# [YOUR ASSIGNMENT]
The records below are to be transcribed in full, exactly as given.

Collected data entries
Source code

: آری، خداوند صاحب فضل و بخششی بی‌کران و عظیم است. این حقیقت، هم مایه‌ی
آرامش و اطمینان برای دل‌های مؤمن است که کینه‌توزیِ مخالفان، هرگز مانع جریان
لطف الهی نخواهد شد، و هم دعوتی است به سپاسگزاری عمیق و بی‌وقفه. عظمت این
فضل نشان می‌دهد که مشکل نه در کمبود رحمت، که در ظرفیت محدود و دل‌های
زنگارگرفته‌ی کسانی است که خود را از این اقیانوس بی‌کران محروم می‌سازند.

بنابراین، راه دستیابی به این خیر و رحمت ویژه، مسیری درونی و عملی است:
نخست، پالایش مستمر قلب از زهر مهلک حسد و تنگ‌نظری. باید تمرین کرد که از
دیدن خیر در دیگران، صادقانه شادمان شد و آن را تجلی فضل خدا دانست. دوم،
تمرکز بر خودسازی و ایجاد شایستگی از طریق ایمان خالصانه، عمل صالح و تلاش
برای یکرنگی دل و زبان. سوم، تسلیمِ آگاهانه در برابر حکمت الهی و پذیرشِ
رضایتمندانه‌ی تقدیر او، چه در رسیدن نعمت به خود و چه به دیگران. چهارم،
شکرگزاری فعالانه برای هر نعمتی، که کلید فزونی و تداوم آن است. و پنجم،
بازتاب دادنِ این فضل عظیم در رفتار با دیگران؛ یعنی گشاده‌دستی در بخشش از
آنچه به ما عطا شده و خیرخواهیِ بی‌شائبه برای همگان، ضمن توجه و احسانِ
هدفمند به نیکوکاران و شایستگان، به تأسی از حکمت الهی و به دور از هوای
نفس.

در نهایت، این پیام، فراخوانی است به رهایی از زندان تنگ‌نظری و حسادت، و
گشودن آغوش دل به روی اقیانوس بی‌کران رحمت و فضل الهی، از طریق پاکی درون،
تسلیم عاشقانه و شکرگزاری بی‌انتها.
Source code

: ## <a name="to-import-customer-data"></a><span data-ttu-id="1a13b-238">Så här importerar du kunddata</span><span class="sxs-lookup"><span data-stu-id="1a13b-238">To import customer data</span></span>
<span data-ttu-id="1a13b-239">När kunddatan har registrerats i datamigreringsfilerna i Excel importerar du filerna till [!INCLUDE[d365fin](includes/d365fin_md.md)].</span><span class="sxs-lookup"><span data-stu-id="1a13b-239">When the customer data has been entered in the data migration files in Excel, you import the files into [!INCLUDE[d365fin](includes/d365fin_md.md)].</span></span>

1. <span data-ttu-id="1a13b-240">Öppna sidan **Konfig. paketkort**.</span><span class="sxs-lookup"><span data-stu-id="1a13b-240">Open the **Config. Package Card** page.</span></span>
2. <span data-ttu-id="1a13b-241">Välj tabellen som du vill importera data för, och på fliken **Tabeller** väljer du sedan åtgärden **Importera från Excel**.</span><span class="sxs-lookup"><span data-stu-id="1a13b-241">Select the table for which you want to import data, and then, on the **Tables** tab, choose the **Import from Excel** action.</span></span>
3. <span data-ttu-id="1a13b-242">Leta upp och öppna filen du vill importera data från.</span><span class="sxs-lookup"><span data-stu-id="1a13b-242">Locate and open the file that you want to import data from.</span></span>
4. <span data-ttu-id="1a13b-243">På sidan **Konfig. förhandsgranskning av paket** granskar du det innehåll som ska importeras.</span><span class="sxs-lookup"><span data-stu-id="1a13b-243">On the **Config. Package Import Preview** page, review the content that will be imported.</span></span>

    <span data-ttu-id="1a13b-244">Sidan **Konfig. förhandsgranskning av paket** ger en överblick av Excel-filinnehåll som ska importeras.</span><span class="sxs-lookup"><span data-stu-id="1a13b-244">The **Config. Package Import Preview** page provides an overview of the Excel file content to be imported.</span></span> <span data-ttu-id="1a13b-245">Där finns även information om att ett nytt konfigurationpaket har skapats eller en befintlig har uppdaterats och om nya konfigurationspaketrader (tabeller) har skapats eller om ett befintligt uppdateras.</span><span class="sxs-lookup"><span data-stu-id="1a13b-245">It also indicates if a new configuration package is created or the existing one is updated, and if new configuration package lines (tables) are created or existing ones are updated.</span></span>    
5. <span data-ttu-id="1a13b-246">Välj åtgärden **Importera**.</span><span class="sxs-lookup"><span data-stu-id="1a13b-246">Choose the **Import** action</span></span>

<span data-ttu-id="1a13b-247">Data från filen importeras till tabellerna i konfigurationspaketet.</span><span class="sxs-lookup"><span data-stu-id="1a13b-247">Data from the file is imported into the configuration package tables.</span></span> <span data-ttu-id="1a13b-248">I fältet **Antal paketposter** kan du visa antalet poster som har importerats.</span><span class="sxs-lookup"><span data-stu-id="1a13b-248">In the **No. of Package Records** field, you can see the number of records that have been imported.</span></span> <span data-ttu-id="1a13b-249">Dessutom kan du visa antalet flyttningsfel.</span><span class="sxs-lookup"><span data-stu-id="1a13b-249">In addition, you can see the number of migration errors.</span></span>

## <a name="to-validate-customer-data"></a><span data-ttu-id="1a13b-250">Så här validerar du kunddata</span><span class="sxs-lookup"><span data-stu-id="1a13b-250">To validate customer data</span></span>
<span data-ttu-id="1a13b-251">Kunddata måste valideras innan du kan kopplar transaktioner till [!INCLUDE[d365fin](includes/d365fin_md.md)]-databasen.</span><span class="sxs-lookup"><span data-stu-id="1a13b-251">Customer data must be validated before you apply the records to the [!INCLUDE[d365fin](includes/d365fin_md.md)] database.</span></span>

# [RESULT]
Source code

: آری، خداوند صاحب فضل و بخششی بی‌کران و عظیم است. این حقیقت، هم مایه‌ی
آرامش و اطمینان برای دل‌های مؤمن است که کینه‌توزیِ مخالفان، هرگز مانع جریان
لطف الهی نخواهد شد، و هم دعوتی است به سپاسگزاری عمیق و بی‌وقفه. عظمت این
فضل نشان می‌دهد که مشکل نه در کمبود رحمت، که در ظرفیت محدود و دل‌های
زنگارگرفته‌ی کسانی است که خود را از این اقیانوس بی‌کران محروم می‌سازند.

بنابراین، راه دستیابی به این خیر و رحمت ویژه، مسیری درونی و عملی است:
نخست، پالایش مستمر قلب از زهر مهلک حسد و تنگ‌نظری. باید تمرین کرد که از
دیدن خیر در دیگران، صادقانه شادمان شد و آن را تجلی فضل خدا دانست. دوم،
تمرکز بر خودسازی و ایجاد شایستگی از طریق ایمان خالصانه، عمل صالح و تلاش
برای یکرنگی دل و زبان. سوم، تسلیمِ آگاهانه در برابر حکمت الهی و پذیرشِ
رضایتمندانه‌ی تقدیر او، چه در رسیدن نعمت به خود و چه به دیگران. چهارم،
شکرگزاری فعالانه برای هر نعمتی، که کلید فزونی و تداوم آن است. و پنجم،
بازتاب دادنِ این فضل عظیم در رفتار با دیگران؛ یعنی گشاده‌دستی در بخشش از
آنچه به ما عطا شده و خیرخواهیِ بی‌شائبه برای همگان، ضمن توجه و احسانِ
هدفمند به نیکوکاران و شایستگان، به تأسی از حکمت الهی و به دور از هوای
نفس.

در نهایت، این پیام، فراخوانی است به رهایی از زندان تنگ‌نظری و حسادت، و
گشودن آغوش دل به روی اقیانوس بی‌کران رحمت و فضل الهی، از طریق پاکی درون،
تسلیم عاشقانه و شکرگزاری بی‌انتها.
Source code

: ## <a name="to-import-customer-data"></a><span data-ttu-id="1a13b-238">Så här importerar du kunddata</span><span class="sxs-lookup"><span data-stu-id="1a13b-238">To import customer data</span></span>
<span data-ttu-id="1a13b-239">När kunddatan har registrerats i datamigreringsfilerna i Excel importerar du filerna till [!INCLUDE[d365fin](includes/d365fin_md.md)].</span><span class="sxs-lookup"><span data-stu-id="1a13b-239">When the customer data has been entered in the data migration files in Excel, you import the files into [!INCLUDE[d365fin](includes/d365fin_md.md)].</span></span>

1. <span data-ttu-id="1a13b-240">Öppna sidan **Konfig. paketkort**.</span><span class="sxs-lookup"><span data-stu-id="1a13b-240">Open the **Config. Package Card** page.</span></span>
2. <span data-ttu-id="1a13b-241">Välj tabellen som du vill importera data för, och på fliken **Tabeller** väljer du sedan åtgärden **Importera från Excel**.</span><span class="sxs-lookup"><span data-stu-id="1a13b-241">Select the table for which you want to import data, and then, on the **Tables** tab, choose the **Import from Excel** action.</span></span>
3. <span data-ttu-id="1a13b-242">Leta upp och öppna filen du vill importera data från.</span><span class="sxs-lookup"><span data-stu-id="1a13b-242">Locate and open the file that you want to import data from.</span></span>
4. <span data-ttu-id="1a13b-243">På sidan **Konfig. förhandsgranskning av paket** granskar du det innehåll som ska importeras.</span><span class="sxs-lookup"><span data-stu-id="1a13b-243">On the **Config. Package Import Preview** page, review the content that will be imported.</span></span>

    <span data-ttu-id="1a13b-244">Sidan **Konfig. förhandsgranskning av paket** ger en överblick av Excel-filinnehåll som ska importeras.</span><span class="sxs-lookup"><span data-stu-id="1a13b-244">The **Config. Package Import Preview** page provides an overview of the Excel file content to be imported.</span></span> <span data-ttu-id="1a13b-245">Där finns även information om att ett nytt konfigurationpaket har skapats eller en befintlig har uppdaterats och om nya konfigurationspaketrader (tabeller) har skapats eller om ett befintligt uppdateras.</span><span class="sxs-lookup"><span data-stu-id="1a13b-245">It also indicates if a new configuration package is created or the existing one is updated, and if new configuration package lines (tables) are created or existing ones are updated.</span></span>    
5. <span data-ttu-id="1a13b-246">Välj åtgärden **Importera**.</span><span class="sxs-lookup"><span data-stu-id="1a13b-246">Choose the **Import** action</span></span>

<span data-ttu-id="1a13b-247">Data från filen importeras till tabellerna i konfigurationspaketet.</span><span class="sxs-lookup"><span data-stu-id="1a13b-247">Data from the file is imported into the configuration package tables.</span></span> <span data-ttu-id="1a13b-248">I fältet **Antal paketposter** kan du visa antalet poster som har importerats.</span><span class="sxs-lookup"><span data-stu-id="1a13b-248">In the **No. of Package Records** field, you can see the number of records that have been imported.</span></span> <span data-ttu-id="1a13b-249">Dessutom kan du visa antalet flyttningsfel.</span><span class="sxs-lookup"><span data-stu-id="1a13b-249">In addition, you can see the number of migration errors.</span></span>

## <a name="to-validate-customer-data"></a><span data-ttu-id="1a13b-250">Så här validerar du kunddata</span><span class="sxs-lookup"><span data-stu-id="1a13b-250">To validate customer data</span></span>
<span data-ttu-id="1a13b-251">Kunddata måste valideras innan du kan kopplar transaktioner till [!INCLUDE[d365fin](includes/d365fin_md.md)]-databasen.</span><span class="sxs-lookup"><span data-stu-id="1a13b-251">Customer data must be validated before you apply the records to the [!INCLUDE[d365fin](includes/d365fin_md.md)] database.</span></span>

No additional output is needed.